:: INPUT MATERIAL ::
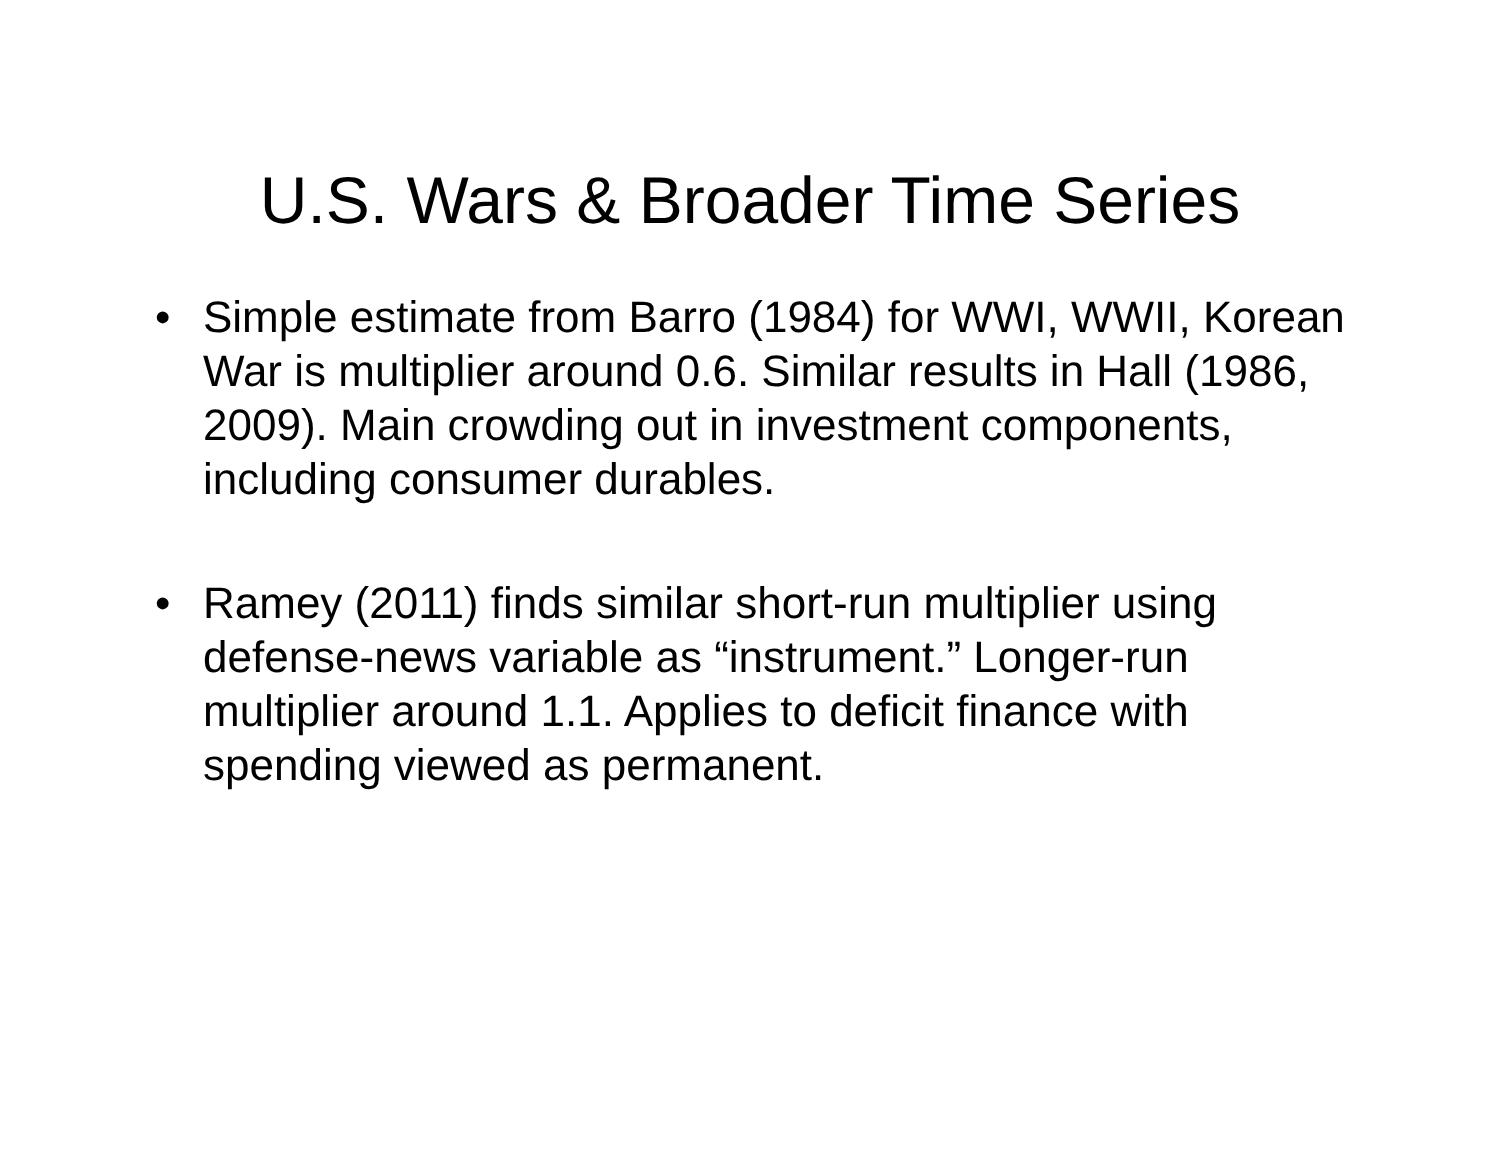U.S. Wars & Broader Time Series
• Simple estimate from Barro (1984) for WWI, WWII, Korean War is multiplier around 0.6. Similar results in Hall (1986, 2009). Main crowding out in investment components, including consumer durables.
• Ramey (2011) finds similar short-run multiplier using defense-news variable as “instrument.” Longer-run multiplier around 1.1. Applies to deficit finance with spending viewed as permanent.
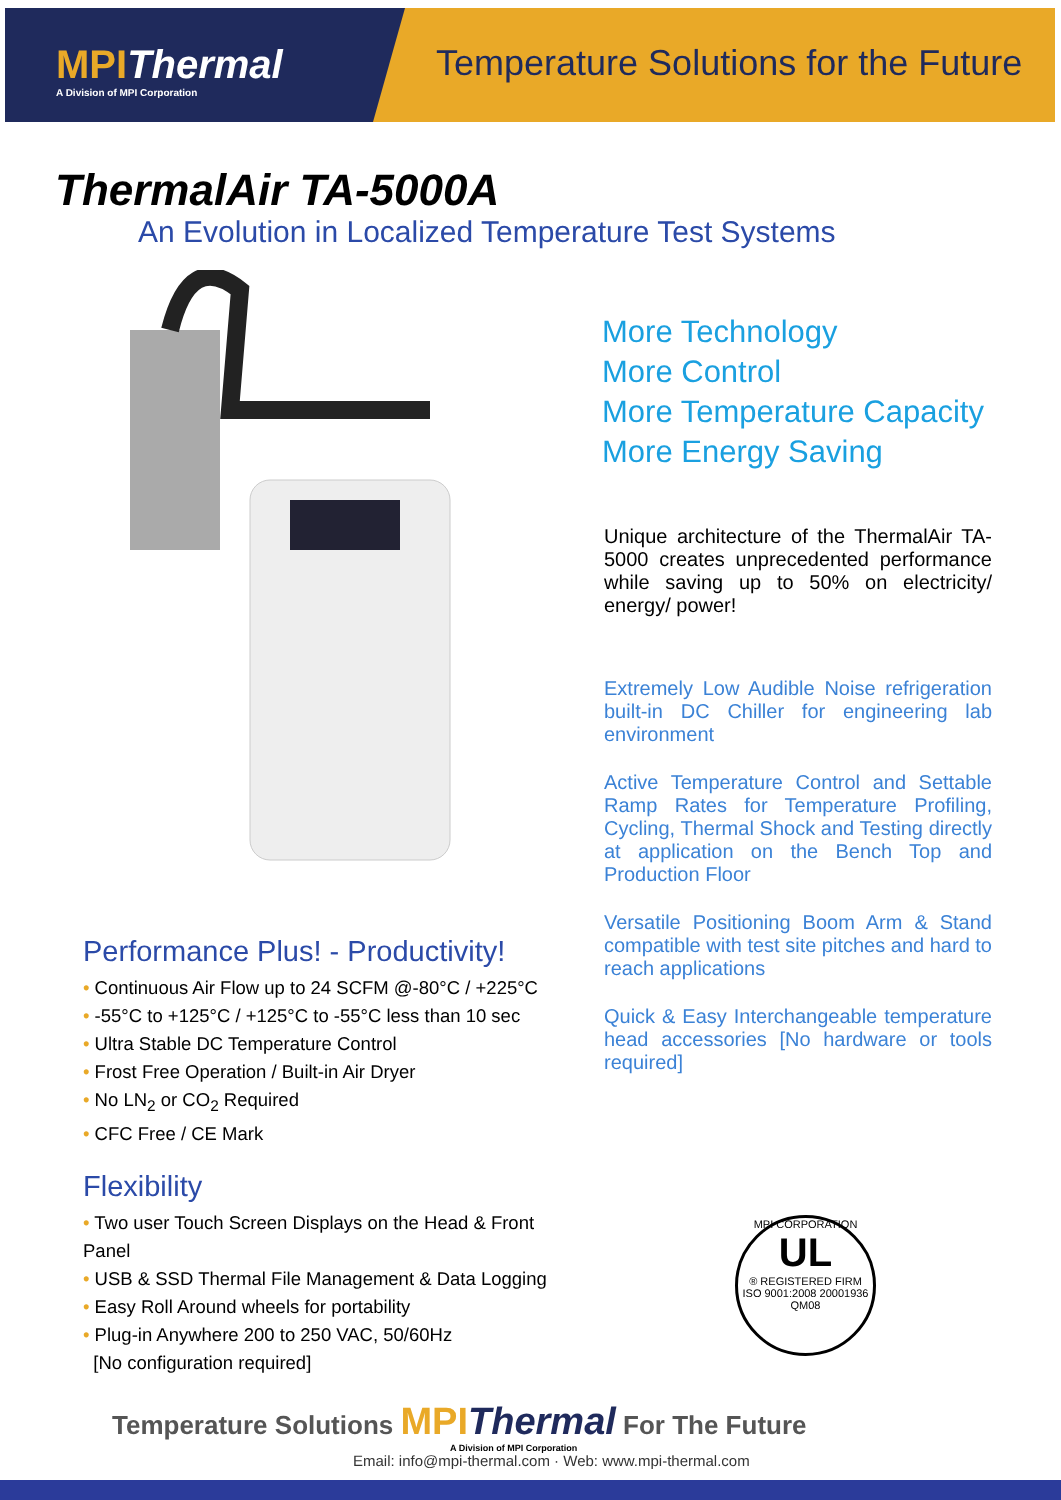MPIThermal
A Division of MPI Corporation
Temperature Solutions for the Future
ThermalAir TA-5000A
An Evolution in Localized Temperature Test Systems
More Technology
More Control
More Temperature Capacity
More Energy Saving
Unique architecture of the ThermalAir TA-5000 creates unprecedented performance while saving up to 50% on electricity/ energy/ power!
Extremely Low Audible Noise refrigeration built-in DC Chiller for engineering lab environment
Active Temperature Control and Settable Ramp Rates for Temperature Profiling, Cycling, Thermal Shock and Testing directly at application on the Bench Top and Production Floor
Versatile Positioning Boom Arm & Stand compatible with test site pitches and hard to reach applications
Quick & Easy Interchangeable temperature head accessories [No hardware or tools required]
Performance Plus! - Productivity!
• Continuous Air Flow up to 24 SCFM @-80°C / +225°C
• -55°C to +125°C / +125°C to -55°C less than 10 sec
• Ultra Stable DC Temperature Control
• Frost Free Operation / Built-in Air Dryer
• No LN<sub>2</sub> or CO<sub>2</sub> Required
• CFC Free / CE Mark
Flexibility
• Two user Touch Screen Displays on the Head & Front Panel
• USB & SSD Thermal File Management & Data Logging
• Easy Roll Around wheels for portability
• Plug-in Anywhere 200 to 250 VAC, 50/60Hz
[No configuration required]
MPI CORPORATION
UL
® REGISTERED FIRM
ISO 9001:2008 20001936 QM08
Temperature Solutions MPIThermal For The Future
A Division of MPI Corporation
Email: info@mpi-thermal.com · Web: www.mpi-thermal.com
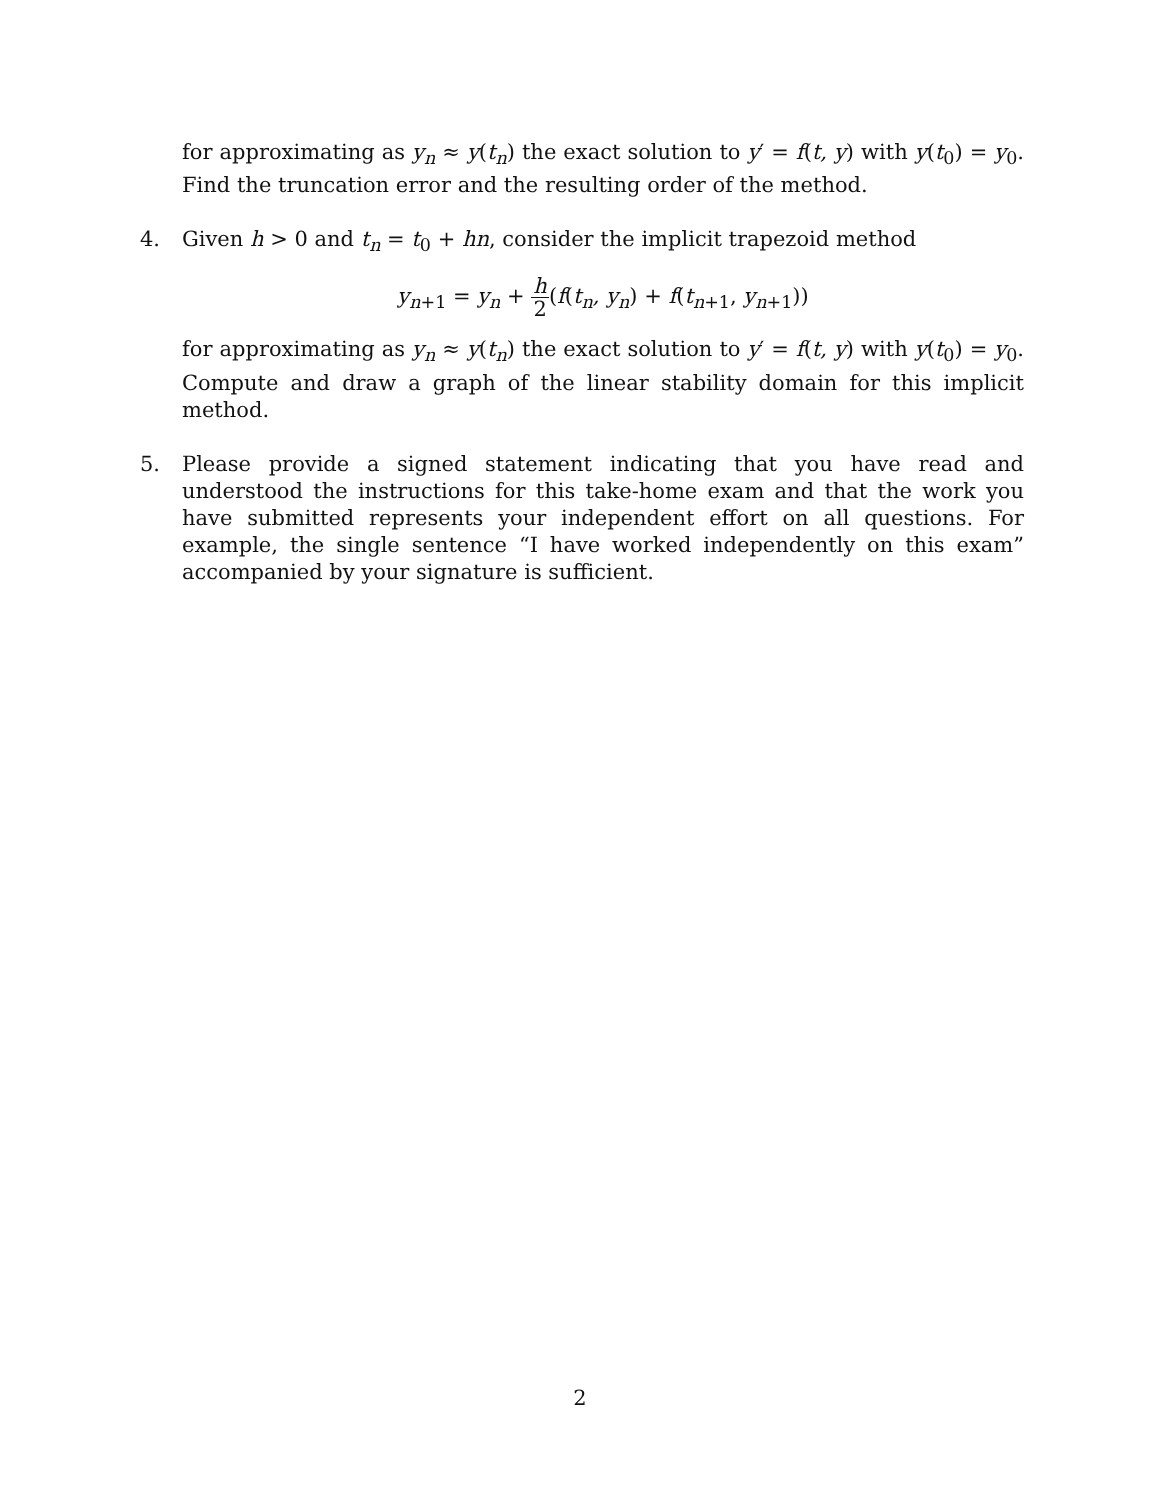for approximating as y<sub>n</sub> ≈ y(t<sub>n</sub>) the exact solution to y′ = f(t, y) with y(t<sub>0</sub>) = y<sub>0</sub>. Find the truncation error and the resulting order of the method.
4. Given h > 0 and t<sub>n</sub> = t<sub>0</sub> + hn, consider the implicit trapezoid method
y<sub>n+1</sub> = y<sub>n</sub> + h 2(f(t<sub>n</sub>, y<sub>n</sub>) + f(t<sub>n+1</sub>, y<sub>n+1</sub>))
for approximating as y<sub>n</sub> ≈ y(t<sub>n</sub>) the exact solution to y′ = f(t, y) with y(t<sub>0</sub>) = y<sub>0</sub>. Compute and draw a graph of the linear stability domain for this implicit method.
5. Please provide a signed statement indicating that you have read and understood the instructions for this take-home exam and that the work you have submitted represents your independent effort on all questions. For example, the single sentence “I have worked independently on this exam” accompanied by your signature is sufficient.
2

:: DESCRIPTION OF THE TASK ::
The expected output is every line from the material above where "Free" can be found.

:: YOUR SOLUTION ::
• Frost Free Operation / Built-in Air Dryer
• CFC Free / CE Mark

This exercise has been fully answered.